ЗАДАНИЕ:
Продолжите фрагмент о рецензировании книги Крашенинникова в Академии наук, начав сразу после его последнего предложения.

ФРАГМЕНТ ДОКУМЕНТА:
┄┄┄┄┄┄

В отличие от Миллера Ломоносов дал сжатый положительный отзыв, заметив,
что "не великие и не многие неисправности в штиле, которые автор сам при
печатании исправить может, не столь важны, чтобы сей книги печатание
хотя мало могли препятствовать".
Историческое собрание Академии наук постановило учесть ряд замечаний.
После этого Крашенинников представил третью часть книги. Все члены
комиссии голосуют за, возражения только у Миллера, он указывает "на
погрешности, которые можно было бы поправить", но на сей раз оказывается
в полном одиночестве.
Выносится решение: "А что г-н Миллер пишет в своем мнении о исправлении
автором неправильностей, то в прежней части от автора оные уже
исправлены, да и ныне исправитца могут".
Исправления четвертой части носили совсем иной характер. Если первые три
содержат описания географические, этнографические и "натуральной истории
касательные", то часть четвертая содержала сведения исторические и
называлась "О покорении Камчатки, о происходивших на ней в разное время
бунтах и изменах и о нынешнем состоянии русских острогов". "Редактором"
выступает уже не Миллер, а цензура Академии.
Мы ничего не знали бы об этой "правке", если бы не случайная находка.

┄┄┄┄┄┄

ИСХОДНЫЕ ДАННЫЕ:
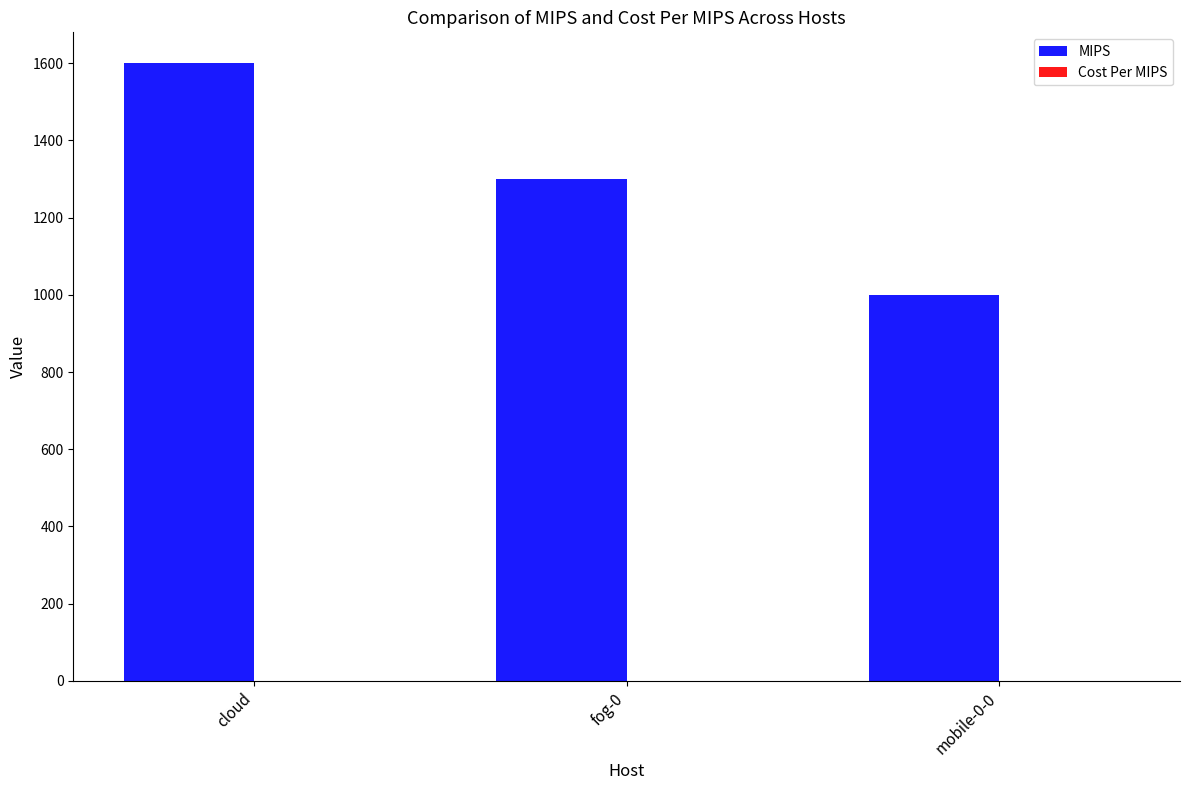

What is the maximum value shown in the chart?

1600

┄┄┄┄┄┄

ОТВЕТ НИЖЕ:
Рукописи Крашенинникова 1751 -1753 годов считались утраченными, но 187
лет спустя, в 1938 году, они были неожиданно обнаружены Г. А. Князевым и
JI. Б. Модзалевским в главной физической обсерватории в Пулкове, а затем
переданы в Архив Академии наук СССР. Все три рукописи были объединены
под одним, современным Крашенинникову переплетом и имели помету "Из
типографии 1756 декабря 3". Оказалось, что ученому пришлось значительно
сократить текст и смягчить краски в описании подавлений ительменских
бунтов против разгулявшейся казачьей администрации. Да и самих казаков
пришлось приукрасить в ущерб исторической истине. Рассказывая об
управлении казака Афанасия Петрова, приведшем к восстанию ительменов,
Крашенинников оставил слова "от несносных обид и налогов", а
непосредственное продолжение "и грабительства" вычеркнуто. Нет в книге и
описания самого "грабительства" - "более полугода морил он их голодом,
чтобы у него награбленные его олени покупали дорогою ценою".
Глубоко демократичный Крашенинников осуждал закрепощение ительменов:
"...из острожков покоренных силою брали они (казаки.- П. А.) довольное
число в полон женского полу и малолетних, которых разделяя по себе
владели ими как холопами"; далее пришлось зачеркнуть: "И продавали, и
пропивали, и проигрывали, как бы право на то имея".
Смысл "редактирования" четвертой части ясен: описание недавней истории
пришлось пригладить.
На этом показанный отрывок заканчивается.